Фрагмент текста:
★ ★ ★ ★ ★ ★ ★

В час пополудни нашел прегустой туман, и ветер засвежел. Глубина была 26 сажен. Грунт — камень с ракушкой. Мы убавили парусов, чтобы с большого ходу не набежать на остров, если оный существует, лежали прямо на север по правому компасу до 3-х ч. Таким образом мы сделали от полудня 18 миль, а глубина все еще не уменьшалась. По карте мы уже находились севернее острова Ратманова и прошли оный почти у самой восточной оконечности. Следовательно, не для чего было и итти далее к северу, и мы легли на северо-восток прямо в Зунд Коцебу, где было назначено место нашего соединения с шлюпом «Открытие».
Как туман помешал нам утвердить, действительно ли существует вьшеупомянутый остров, то и положено было исследовать сие на возвратном пути, если дозволят обстоятельства.
Войдя в Берингов пролив, мы немало удивились, не увидев льда, как у острова Св. Лаврентия, только за четыре дня пред сим нами оставленного. Неужели в столь короткое время лед мог растаять, тогда как солнце весьма редко проглядывало, а мы в эти четыре дня не имели обсерваций. Правда, что ветер стоял всегда южный, следовательно, и лед должно было отнести к северу, притом же и течение найдено нами также к северу*. Но лед, который мы видели у острова Св. Лаврентия, простирался на весьма большое расстояние, а берег к проливу сужается, то посему и самый лед должен был сплотиться более.

★ ★ ★ ★ ★ ★ ★

Исходные данные:
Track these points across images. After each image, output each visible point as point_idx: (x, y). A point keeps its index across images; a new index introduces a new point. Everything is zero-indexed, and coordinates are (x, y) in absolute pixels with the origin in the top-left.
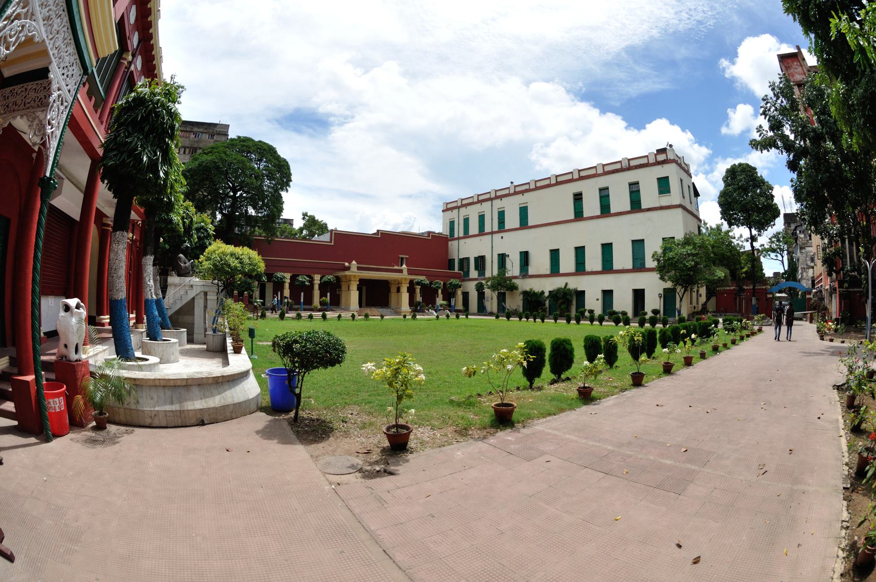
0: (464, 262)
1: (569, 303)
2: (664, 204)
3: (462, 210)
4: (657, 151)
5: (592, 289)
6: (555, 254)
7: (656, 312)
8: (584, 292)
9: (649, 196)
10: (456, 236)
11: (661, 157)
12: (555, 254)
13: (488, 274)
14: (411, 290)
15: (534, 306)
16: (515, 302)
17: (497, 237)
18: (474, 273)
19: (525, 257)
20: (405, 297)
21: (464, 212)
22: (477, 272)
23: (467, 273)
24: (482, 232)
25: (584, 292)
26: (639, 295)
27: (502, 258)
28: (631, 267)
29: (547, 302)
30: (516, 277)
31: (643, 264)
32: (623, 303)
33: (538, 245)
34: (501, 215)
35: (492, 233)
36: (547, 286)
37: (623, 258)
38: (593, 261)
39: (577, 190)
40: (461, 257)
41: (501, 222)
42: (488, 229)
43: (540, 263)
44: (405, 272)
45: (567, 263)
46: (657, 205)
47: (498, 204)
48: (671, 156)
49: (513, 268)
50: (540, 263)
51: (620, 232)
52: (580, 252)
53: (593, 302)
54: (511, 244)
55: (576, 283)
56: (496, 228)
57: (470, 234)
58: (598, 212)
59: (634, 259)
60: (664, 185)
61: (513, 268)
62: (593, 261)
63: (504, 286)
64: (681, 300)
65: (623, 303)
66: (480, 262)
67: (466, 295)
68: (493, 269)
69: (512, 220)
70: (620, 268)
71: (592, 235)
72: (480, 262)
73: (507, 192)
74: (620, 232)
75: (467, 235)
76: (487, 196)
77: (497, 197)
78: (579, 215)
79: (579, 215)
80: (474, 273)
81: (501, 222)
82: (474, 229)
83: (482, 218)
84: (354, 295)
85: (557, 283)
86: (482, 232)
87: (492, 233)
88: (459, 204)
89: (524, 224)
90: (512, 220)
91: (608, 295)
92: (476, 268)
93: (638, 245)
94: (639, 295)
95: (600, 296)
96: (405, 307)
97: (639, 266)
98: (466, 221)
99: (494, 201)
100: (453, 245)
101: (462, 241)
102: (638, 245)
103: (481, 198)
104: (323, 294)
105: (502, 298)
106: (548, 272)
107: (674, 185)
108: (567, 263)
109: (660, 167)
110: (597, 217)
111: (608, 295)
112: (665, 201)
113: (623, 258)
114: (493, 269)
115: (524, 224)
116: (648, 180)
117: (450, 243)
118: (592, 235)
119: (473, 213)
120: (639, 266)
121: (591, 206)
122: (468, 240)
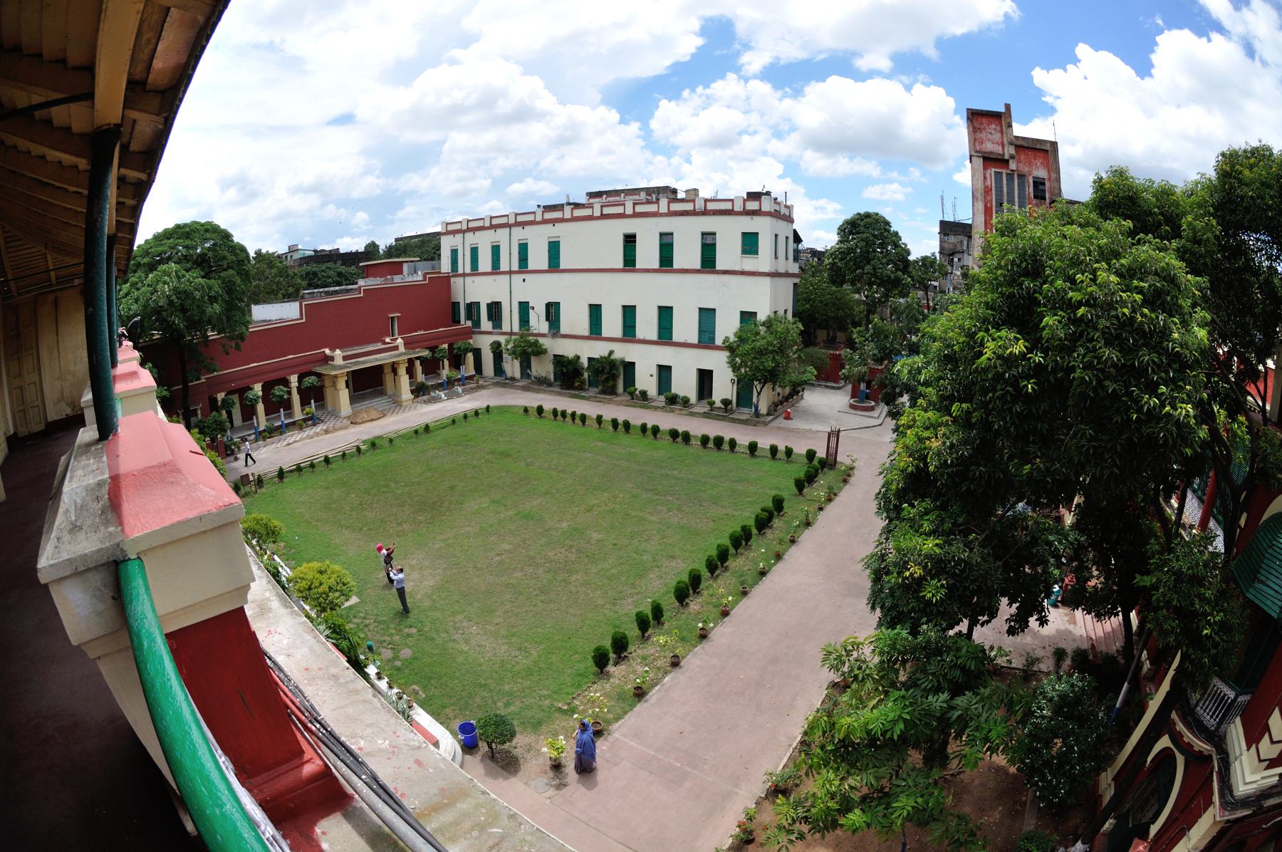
0: (473, 308)
1: (614, 377)
2: (747, 268)
3: (469, 235)
4: (749, 194)
5: (646, 361)
6: (595, 311)
7: (726, 402)
8: (633, 364)
9: (729, 254)
10: (460, 271)
11: (752, 205)
12: (595, 311)
13: (506, 328)
14: (410, 371)
15: (568, 375)
16: (544, 368)
17: (517, 279)
18: (486, 325)
19: (552, 311)
20: (404, 380)
21: (471, 238)
22: (490, 323)
23: (477, 323)
24: (496, 269)
25: (633, 364)
26: (705, 378)
27: (524, 308)
28: (696, 341)
29: (586, 375)
30: (543, 335)
31: (713, 339)
32: (685, 384)
33: (574, 300)
34: (523, 248)
35: (510, 273)
36: (588, 351)
37: (686, 327)
38: (647, 326)
39: (630, 231)
40: (468, 301)
41: (523, 259)
42: (504, 266)
43: (574, 319)
44: (402, 349)
45: (612, 324)
46: (737, 268)
47: (518, 233)
48: (767, 205)
49: (538, 323)
50: (574, 319)
51: (687, 295)
52: (629, 313)
53: (646, 380)
54: (538, 290)
55: (624, 352)
56: (515, 267)
57: (481, 270)
58: (694, 339)
59: (701, 332)
60: (750, 243)
61: (538, 323)
62: (647, 326)
63: (528, 351)
64: (759, 394)
65: (685, 384)
66: (495, 310)
67: (477, 353)
68: (511, 321)
69: (538, 258)
70: (682, 340)
71: (646, 292)
72: (495, 310)
73: (531, 218)
74: (687, 295)
75: (475, 271)
76: (504, 220)
77: (517, 224)
78: (629, 262)
79: (629, 262)
80: (486, 325)
81: (523, 259)
82: (485, 264)
83: (496, 250)
84: (344, 394)
85: (598, 350)
86: (496, 269)
87: (510, 273)
88: (465, 227)
89: (554, 264)
90: (538, 258)
91: (664, 372)
92: (490, 318)
93: (707, 315)
94: (705, 378)
95: (655, 371)
96: (406, 393)
97: (706, 339)
98: (474, 251)
99: (513, 229)
100: (457, 283)
101: (468, 279)
102: (707, 315)
103: (495, 222)
104: (304, 403)
105: (525, 366)
106: (586, 333)
107: (765, 244)
108: (612, 324)
109: (748, 218)
110: (655, 271)
111: (664, 372)
112: (749, 264)
113: (686, 327)
114: (511, 321)
115: (554, 264)
116: (729, 234)
117: (453, 280)
118: (646, 292)
119: (484, 241)
120: (706, 339)
121: (648, 254)
122: (477, 279)
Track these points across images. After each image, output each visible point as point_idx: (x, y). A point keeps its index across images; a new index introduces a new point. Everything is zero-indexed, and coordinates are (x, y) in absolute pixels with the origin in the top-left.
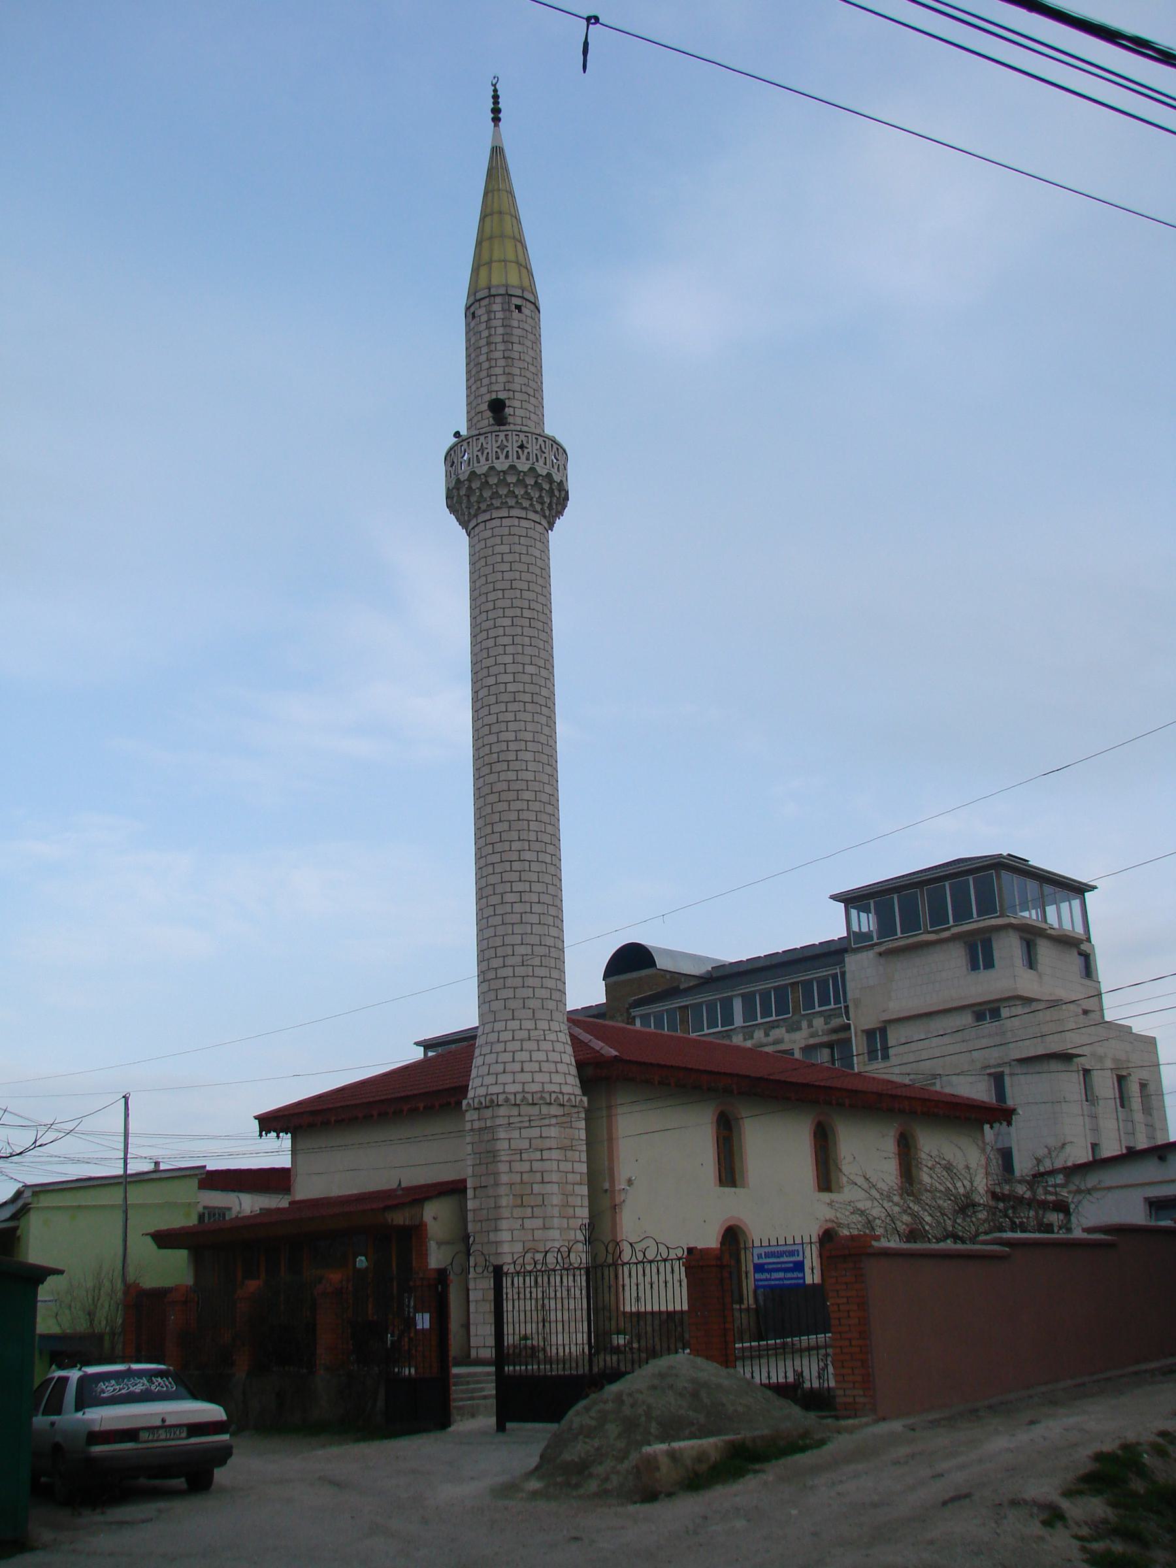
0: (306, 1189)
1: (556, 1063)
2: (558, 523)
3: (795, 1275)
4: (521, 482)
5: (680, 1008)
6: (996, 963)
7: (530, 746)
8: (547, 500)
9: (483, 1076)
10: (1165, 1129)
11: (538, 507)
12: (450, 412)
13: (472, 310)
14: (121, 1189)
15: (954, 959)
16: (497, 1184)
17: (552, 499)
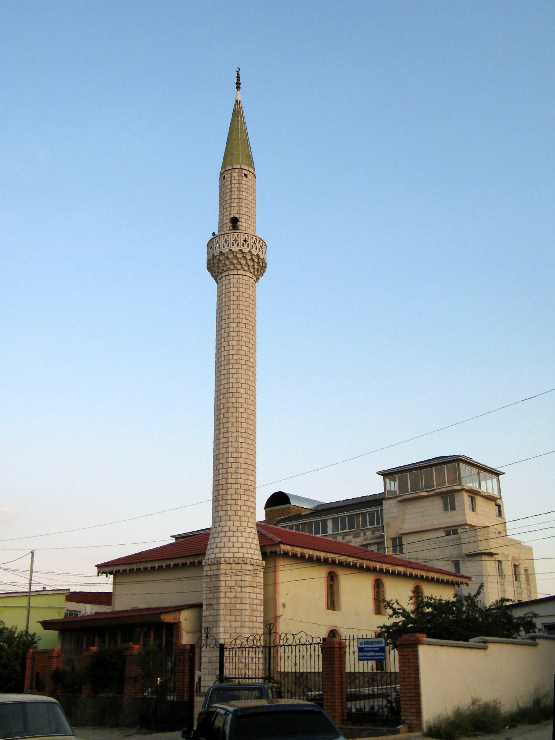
0: (121, 604)
1: (250, 543)
2: (261, 279)
3: (380, 654)
4: (245, 258)
5: (301, 524)
6: (457, 507)
7: (244, 386)
8: (256, 267)
9: (213, 549)
10: (536, 592)
11: (252, 270)
12: (210, 223)
13: (223, 175)
14: (27, 598)
15: (437, 504)
16: (218, 604)
17: (259, 267)
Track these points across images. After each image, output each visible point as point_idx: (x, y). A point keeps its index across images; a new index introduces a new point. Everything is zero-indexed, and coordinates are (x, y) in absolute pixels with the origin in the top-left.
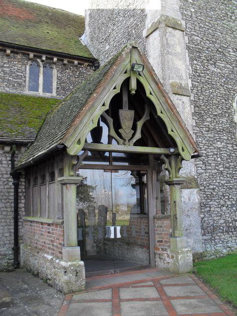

★ ★ ★ ★ ★ ★ ★

Задания:
A. Перепишите без изменений отрывок из рассказа о плавании в Беринговом проливе, от слов «Войдя в Берингов» до слов «был сплотиться более.» включительно.
B. Напишите продолжение рассказа о плавании в Беринговом проливе, начиная сразу после его последнего предложения.

Ответы:
A.
Войдя в Берингов пролив, мы немало удивились, не увидев льда, как у острова Св. Лаврентия, только за четыре дня пред сим нами оставленного. Неужели в столь короткое время лед мог растаять, тогда как солнце весьма редко проглядывало, а мы в эти четыре дня не имели обсерваций. Правда, что ветер стоял всегда южный, следовательно, и лед должно было отнести к северу, притом же и течение найдено нами также к северу*. Но лед, который мы видели у острова Св. Лаврентия, простирался на весьма большое расстояние, а берег к проливу сужается, то посему и самый лед должен был сплотиться более.

B.
Уничтожение его не иному чему надобно приписать как тому, что часть его истерло бывшими свежими ветрами, другую же ветрами и течением унесло в Ледовитое море, а остальную разбросало по берегам. Когда мы привели на северо-восток, ветер скрепчал так, что мы должны были взять у марселей рифы. Ветер сей был риф-марсельный, с порывами от юго-востока, но иногда дул довольно тихий, вероятно от гор мыса принца Валлийского. К вечеру, когда сделалось тише и немного яснее, мы увидели на OtN½O горку, образовавшуюся тремя холмами. По описанию лейтенанта Коцебу, ей должно было находиться на южной стороне залива Шишмарева, но, впрочем, берега нигде не было видно; глубина была 22 сажени, грунт — ил и черная земля, а в 10 ч.— 15 сажен, грунт — ил.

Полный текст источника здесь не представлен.